** [This review contains plot hints and quotes but no spoilers.] **
I started "The Butterfly Sister" at 11:30pm Saturday and finished it at 3am Sunday. I simply was unable to put it down. I even felt guilty about a bathroom break. The writing was smooth and comfortable, the story compelling, and the themes all too close to home. I'd call this one a "light literary thriller for women" but wouldn't banish it to the labels of "chick lit" or "beach books" as some reviewers have. Sure, it's a story about love and loss, but it's much more than that.
"The Butterfly Sister" (Amy Gail Hansen's debut novel) is about a young woman who recently dropped out of a women's college during her senior year after a failed love affair and an attempted overdose. She had become overwhelmingly obsessed with brilliant, troubled female writers who committed suicide: Virginia Woolf, Sylvia Plath, Charlotte Perkins Gilman [at this point in my reading I took a mental inventory of my own life - an entire shelf devoted to each of these ladies, their biographies and criticism (check), suicide attempts (check), hmm, this plot is a little close to home...intrigued, I continued...but decided to put it down if it turned "too dark"]. Ruby has a mystery thrust upon her by an odd mix-up with luggage, and is forced to revisit the college and the ghosts of her past. She uncovers secrets that are much bigger than herself, while also facing down her own paranoia and delusions.

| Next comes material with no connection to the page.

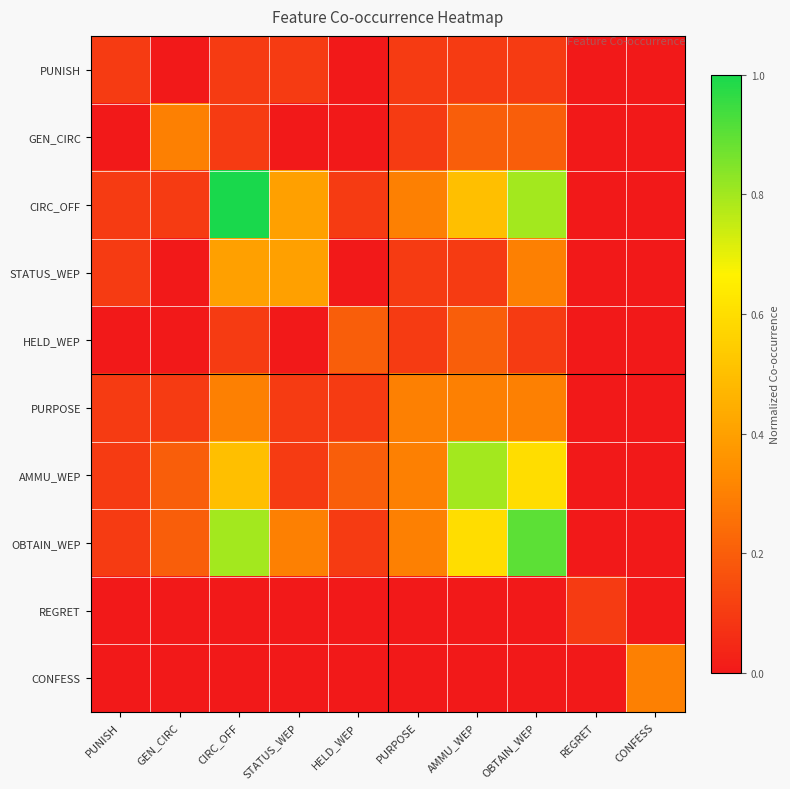

What is the difference between the highest and lowest values at GEN_CIRC?

0.3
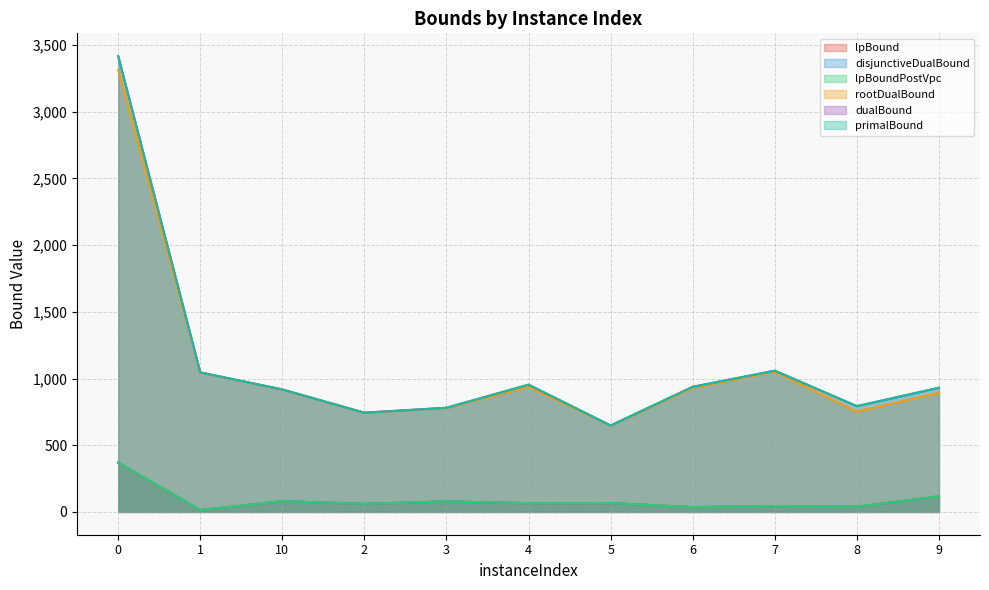

Which series changed the most between 0 and 4?

dualBound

She revisits painful memories: "They say time heals all wounds, but I beg to differ. It seems time only deepens the scars."
She travels back to the intoxication of an all-encompassing love affair: "His world was his own creation. Mine was, too, until I fell in love with him. And then my world became a collection of the places we went to together ... If he wasn't with me, I wasn't alive. I could not drift into foreign lands beyond the pages of our love story."

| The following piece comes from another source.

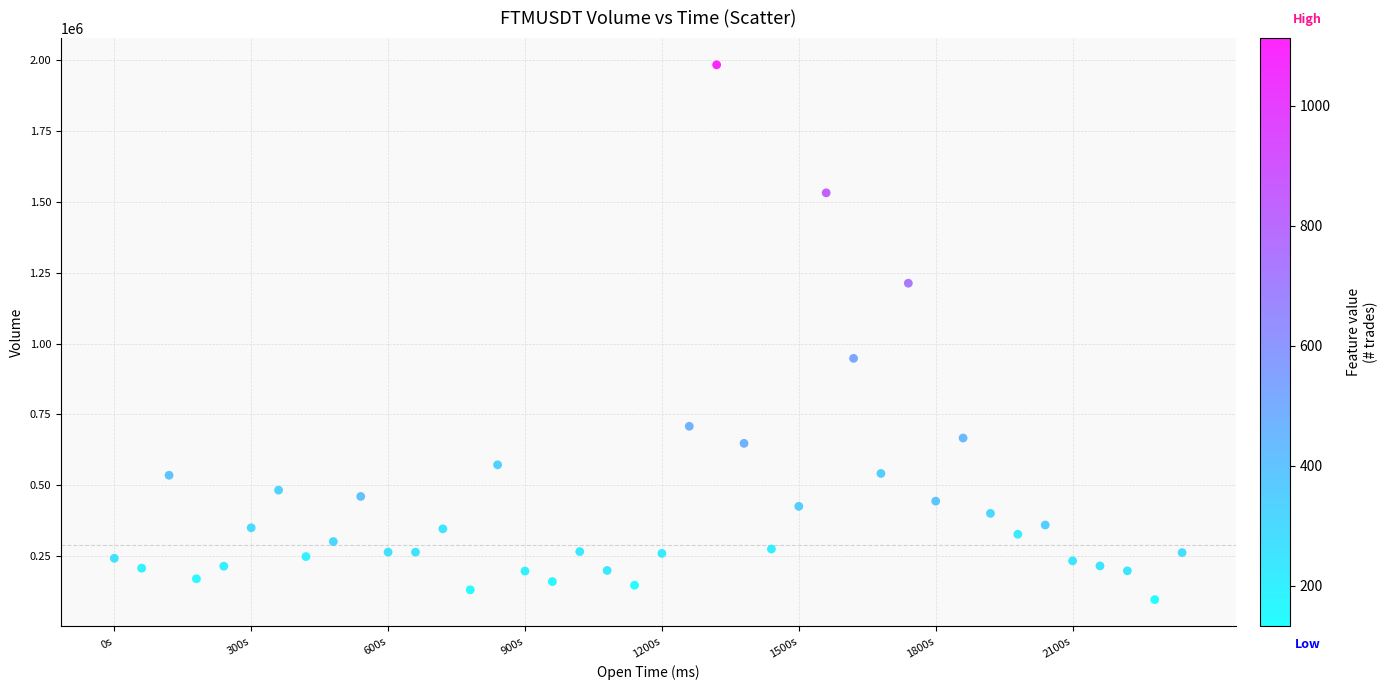

What Y value in the scatter plot is closest to 1039828?

947623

She relives the pain of love lost: "How could he make love to me one day, and the next, tell me it's over? How does he sleep at night? Does he ever think of me? ... He has erased me from his memory to the point where he could pass me on the street or see me across a crowded room, and not even recognize me. Then again, I don't recognize myself."
She experiences tripping over the boundaries of sanity: "Reading, taking notes, constructing theories, and supporting those theories with concrete information from concrete materials made me feel rational. It made me feel sane. And if I stopped my mind from this cerebral process, I worried I'd see another dead woman writer in time. The irony did not escape me. In order to keep myself from going crazy, I had to study women of questionable sanity."

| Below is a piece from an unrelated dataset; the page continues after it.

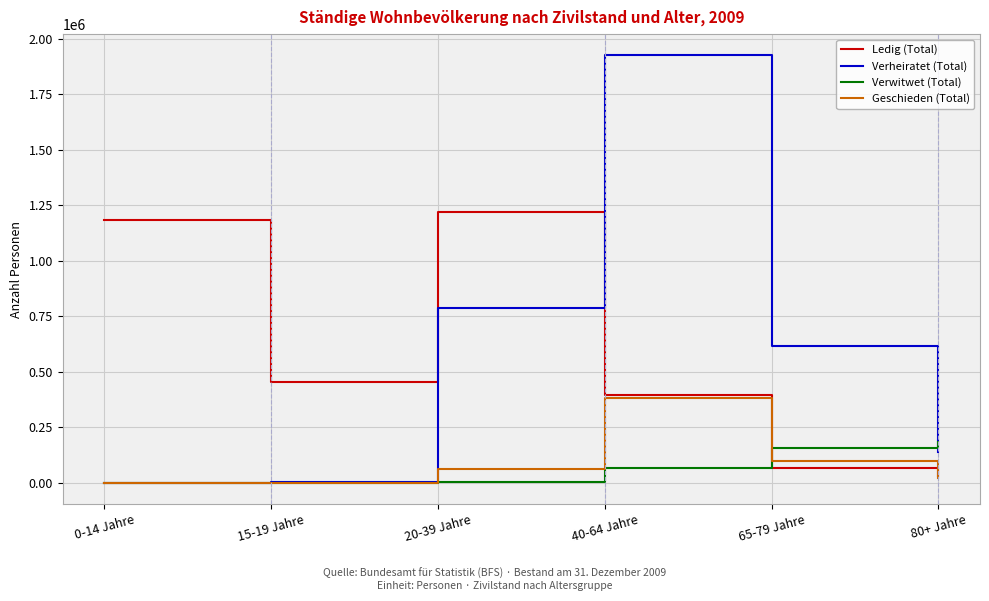

The value of Verwitwet (Total) at 40-64 Jahre is 64499. True or false?

True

The back cover blurb asks: "But will finding the truth set Ruby free ... or send her over the edge of sanity?"
This book contains strong themes of depression, suicide, emotional abuse and manipulation of women, but also has an affirming message of women regaining their voices and power, an unexpected and meaningful twist, and a satisfying yet realistic conclusion. It leaves questions for you to ponder -- have you ever loved that deeply? how much of yourself would you give to a lover? could you lose yourself so totally that you couldn't find your way back? how do we manipulate others with the power of our affection? how much of our lives are guided by the demons of our past? It would make an excellent women's book club book, and the edition that I read has some nice extras in the back (Q&A with the author and discussion questions). William Morrow/HarperCollins "PS" trade paperback - Copyright 2013.
I'm delighted that this book randomly chose me in a small local bookstore that I spent less than five minutes browsing (because my husband was waiting in the car). I was just glancing at the shelves when I automatically kicked in to former-bookseller-mode and reshelved another book that had been carelessly left on the wrong shelf. "The Butterfly Sister" fell into my hands as I shifted books to make room ... I noticed the gorgeous antique lock on the cover, along with a glowing review calling it a "literary thriller" and "dark mystery" with a young female protagonist -- neatly describing my favorite genre. Coincidence? Who knows. I'm an impulse buyer of books, but have learned to trust my impulses, it lead to a lovely read, and for that I'm grateful. I'll be eagerly awaiting Hansen's next novel.